__WORK ITEM__:
Restate the data below, keeping every line the same.

__INPUT FOR THIS TASK__:

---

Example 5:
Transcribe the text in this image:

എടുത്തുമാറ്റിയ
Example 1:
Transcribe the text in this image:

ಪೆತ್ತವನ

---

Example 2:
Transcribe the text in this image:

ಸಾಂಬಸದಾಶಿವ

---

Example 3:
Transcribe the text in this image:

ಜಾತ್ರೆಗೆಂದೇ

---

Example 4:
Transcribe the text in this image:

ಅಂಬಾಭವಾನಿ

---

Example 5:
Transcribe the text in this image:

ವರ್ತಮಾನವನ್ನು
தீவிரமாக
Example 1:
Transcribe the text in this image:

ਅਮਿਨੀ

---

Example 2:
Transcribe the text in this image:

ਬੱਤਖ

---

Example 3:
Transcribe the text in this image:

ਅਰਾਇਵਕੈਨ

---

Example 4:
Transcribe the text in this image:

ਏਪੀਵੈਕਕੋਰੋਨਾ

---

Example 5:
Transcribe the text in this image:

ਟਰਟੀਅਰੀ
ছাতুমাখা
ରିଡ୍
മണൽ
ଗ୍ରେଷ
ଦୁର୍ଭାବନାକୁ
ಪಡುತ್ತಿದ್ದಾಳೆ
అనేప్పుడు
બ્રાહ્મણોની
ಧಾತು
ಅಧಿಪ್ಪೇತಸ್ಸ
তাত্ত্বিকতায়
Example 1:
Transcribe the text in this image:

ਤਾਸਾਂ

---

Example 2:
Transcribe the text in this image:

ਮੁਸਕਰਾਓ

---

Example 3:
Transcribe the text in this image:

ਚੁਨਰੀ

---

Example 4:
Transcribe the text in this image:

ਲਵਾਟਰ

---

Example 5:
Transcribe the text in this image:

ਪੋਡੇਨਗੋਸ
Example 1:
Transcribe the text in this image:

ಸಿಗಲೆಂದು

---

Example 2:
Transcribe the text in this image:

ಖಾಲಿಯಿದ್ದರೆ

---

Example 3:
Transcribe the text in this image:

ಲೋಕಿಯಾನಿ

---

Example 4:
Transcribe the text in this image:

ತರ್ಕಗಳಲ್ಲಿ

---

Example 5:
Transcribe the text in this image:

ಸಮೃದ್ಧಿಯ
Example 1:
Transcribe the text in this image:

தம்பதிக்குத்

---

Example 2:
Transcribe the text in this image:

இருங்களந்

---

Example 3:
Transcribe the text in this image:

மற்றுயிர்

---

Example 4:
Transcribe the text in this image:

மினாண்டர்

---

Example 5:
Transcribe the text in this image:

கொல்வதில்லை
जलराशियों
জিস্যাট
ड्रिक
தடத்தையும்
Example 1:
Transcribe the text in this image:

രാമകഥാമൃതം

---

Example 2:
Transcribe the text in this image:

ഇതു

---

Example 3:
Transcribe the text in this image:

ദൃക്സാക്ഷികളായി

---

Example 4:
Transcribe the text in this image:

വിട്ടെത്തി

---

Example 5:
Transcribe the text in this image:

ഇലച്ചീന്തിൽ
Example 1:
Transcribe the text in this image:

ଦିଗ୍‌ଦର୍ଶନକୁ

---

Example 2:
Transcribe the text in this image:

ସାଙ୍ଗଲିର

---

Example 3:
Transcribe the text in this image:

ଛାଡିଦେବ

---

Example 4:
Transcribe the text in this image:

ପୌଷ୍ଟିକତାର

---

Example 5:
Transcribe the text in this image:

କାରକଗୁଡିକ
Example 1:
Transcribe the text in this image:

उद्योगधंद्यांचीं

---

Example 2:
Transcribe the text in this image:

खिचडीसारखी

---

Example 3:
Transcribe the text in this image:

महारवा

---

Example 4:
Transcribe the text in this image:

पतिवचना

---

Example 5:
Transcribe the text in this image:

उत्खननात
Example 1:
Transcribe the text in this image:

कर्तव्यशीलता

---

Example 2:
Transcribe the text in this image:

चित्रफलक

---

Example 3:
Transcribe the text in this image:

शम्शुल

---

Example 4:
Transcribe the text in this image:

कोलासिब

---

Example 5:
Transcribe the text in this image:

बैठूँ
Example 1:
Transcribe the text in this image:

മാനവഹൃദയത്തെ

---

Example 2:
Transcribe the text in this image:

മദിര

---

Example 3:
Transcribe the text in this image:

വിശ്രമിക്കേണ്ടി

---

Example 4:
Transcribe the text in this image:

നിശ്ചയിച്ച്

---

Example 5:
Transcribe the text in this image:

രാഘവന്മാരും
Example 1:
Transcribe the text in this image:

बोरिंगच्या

__OUTPUT FOR THIS EXERCISE__:
---

Example 5:
Transcribe the text in this image:

എടുത്തുമാറ്റിയ
Example 1:
Transcribe the text in this image:

ಪೆತ್ತವನ

---

Example 2:
Transcribe the text in this image:

ಸಾಂಬಸದಾಶಿವ

---

Example 3:
Transcribe the text in this image:

ಜಾತ್ರೆಗೆಂದೇ

---

Example 4:
Transcribe the text in this image:

ಅಂಬಾಭವಾನಿ

---

Example 5:
Transcribe the text in this image:

ವರ್ತಮಾನವನ್ನು
தீவிரமாக
Example 1:
Transcribe the text in this image:

ਅਮਿਨੀ

---

Example 2:
Transcribe the text in this image:

ਬੱਤਖ

---

Example 3:
Transcribe the text in this image:

ਅਰਾਇਵਕੈਨ

---

Example 4:
Transcribe the text in this image:

ਏਪੀਵੈਕਕੋਰੋਨਾ

---

Example 5:
Transcribe the text in this image:

ਟਰਟੀਅਰੀ
ছাতুমাখা
ରିଡ୍
മണൽ
ଗ୍ରେଷ
ଦୁର୍ଭାବନାକୁ
ಪಡುತ್ತಿದ್ದಾಳೆ
అనేప్పుడు
બ્રાહ્મણોની
ಧಾತು
ಅಧಿಪ್ಪೇತಸ್ಸ
তাত্ত্বিকতায়
Example 1:
Transcribe the text in this image:

ਤਾਸਾਂ

---

Example 2:
Transcribe the text in this image:

ਮੁਸਕਰਾਓ

---

Example 3:
Transcribe the text in this image:

ਚੁਨਰੀ

---

Example 4:
Transcribe the text in this image:

ਲਵਾਟਰ

---

Example 5:
Transcribe the text in this image:

ਪੋਡੇਨਗੋਸ
Example 1:
Transcribe the text in this image:

ಸಿಗಲೆಂದು

---

Example 2:
Transcribe the text in this image:

ಖಾಲಿಯಿದ್ದರೆ

---

Example 3:
Transcribe the text in this image:

ಲೋಕಿಯಾನಿ

---

Example 4:
Transcribe the text in this image:

ತರ್ಕಗಳಲ್ಲಿ

---

Example 5:
Transcribe the text in this image:

ಸಮೃದ್ಧಿಯ
Example 1:
Transcribe the text in this image:

தம்பதிக்குத்

---

Example 2:
Transcribe the text in this image:

இருங்களந்

---

Example 3:
Transcribe the text in this image:

மற்றுயிர்

---

Example 4:
Transcribe the text in this image:

மினாண்டர்

---

Example 5:
Transcribe the text in this image:

கொல்வதில்லை
जलराशियों
জিস্যাট
ड्रिक
தடத்தையும்
Example 1:
Transcribe the text in this image:

രാമകഥാമൃതം

---

Example 2:
Transcribe the text in this image:

ഇതു

---

Example 3:
Transcribe the text in this image:

ദൃക്സാക്ഷികളായി

---

Example 4:
Transcribe the text in this image:

വിട്ടെത്തി

---

Example 5:
Transcribe the text in this image:

ഇലച്ചീന്തിൽ
Example 1:
Transcribe the text in this image:

ଦିଗ୍‌ଦର୍ଶନକୁ

---

Example 2:
Transcribe the text in this image:

ସାଙ୍ଗଲିର

---

Example 3:
Transcribe the text in this image:

ଛାଡିଦେବ

---

Example 4:
Transcribe the text in this image:

ପୌଷ୍ଟିକତାର

---

Example 5:
Transcribe the text in this image:

କାରକଗୁଡିକ
Example 1:
Transcribe the text in this image:

उद्योगधंद्यांचीं

---

Example 2:
Transcribe the text in this image:

खिचडीसारखी

---

Example 3:
Transcribe the text in this image:

महारवा

---

Example 4:
Transcribe the text in this image:

पतिवचना

---

Example 5:
Transcribe the text in this image:

उत्खननात
Example 1:
Transcribe the text in this image:

कर्तव्यशीलता

---

Example 2:
Transcribe the text in this image:

चित्रफलक

---

Example 3:
Transcribe the text in this image:

शम्शुल

---

Example 4:
Transcribe the text in this image:

कोलासिब

---

Example 5:
Transcribe the text in this image:

बैठूँ
Example 1:
Transcribe the text in this image:

മാനവഹൃദയത്തെ

---

Example 2:
Transcribe the text in this image:

മദിര

---

Example 3:
Transcribe the text in this image:

വിശ്രമിക്കേണ്ടി

---

Example 4:
Transcribe the text in this image:

നിശ്ചയിച്ച്

---

Example 5:
Transcribe the text in this image:

രാഘവന്മാരും
Example 1:
Transcribe the text in this image:

बोरिंगच्या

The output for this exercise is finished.